The task: Retrieve every line from the records in which the word "pixels" occurs.

Material to process:
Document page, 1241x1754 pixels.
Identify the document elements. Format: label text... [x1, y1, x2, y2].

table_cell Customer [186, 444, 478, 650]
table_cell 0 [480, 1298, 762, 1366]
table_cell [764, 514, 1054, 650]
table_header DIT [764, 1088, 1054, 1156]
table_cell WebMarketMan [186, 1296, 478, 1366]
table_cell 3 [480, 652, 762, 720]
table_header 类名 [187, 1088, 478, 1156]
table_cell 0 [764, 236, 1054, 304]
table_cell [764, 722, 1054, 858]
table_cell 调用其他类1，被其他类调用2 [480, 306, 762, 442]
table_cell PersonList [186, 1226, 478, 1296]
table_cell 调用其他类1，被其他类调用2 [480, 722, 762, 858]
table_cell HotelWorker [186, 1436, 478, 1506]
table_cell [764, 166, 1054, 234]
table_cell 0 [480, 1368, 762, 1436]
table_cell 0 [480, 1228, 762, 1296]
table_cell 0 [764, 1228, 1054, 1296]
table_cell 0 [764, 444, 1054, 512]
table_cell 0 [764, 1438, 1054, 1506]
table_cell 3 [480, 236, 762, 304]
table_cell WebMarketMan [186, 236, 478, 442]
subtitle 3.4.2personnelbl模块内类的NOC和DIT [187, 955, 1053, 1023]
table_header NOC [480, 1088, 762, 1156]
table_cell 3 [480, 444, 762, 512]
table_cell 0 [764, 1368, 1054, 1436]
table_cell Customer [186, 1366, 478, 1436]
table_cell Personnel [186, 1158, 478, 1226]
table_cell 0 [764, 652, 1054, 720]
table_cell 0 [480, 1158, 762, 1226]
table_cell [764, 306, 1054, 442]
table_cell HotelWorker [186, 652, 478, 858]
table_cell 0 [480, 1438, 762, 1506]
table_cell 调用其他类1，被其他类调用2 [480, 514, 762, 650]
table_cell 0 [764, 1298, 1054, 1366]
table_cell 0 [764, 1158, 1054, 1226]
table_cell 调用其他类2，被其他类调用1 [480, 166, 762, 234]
...
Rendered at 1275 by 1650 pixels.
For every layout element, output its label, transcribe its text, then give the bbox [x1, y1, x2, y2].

Result below:
Document page, 1241x1754 pixels.
Rendered at 1275 by 1650 pixels.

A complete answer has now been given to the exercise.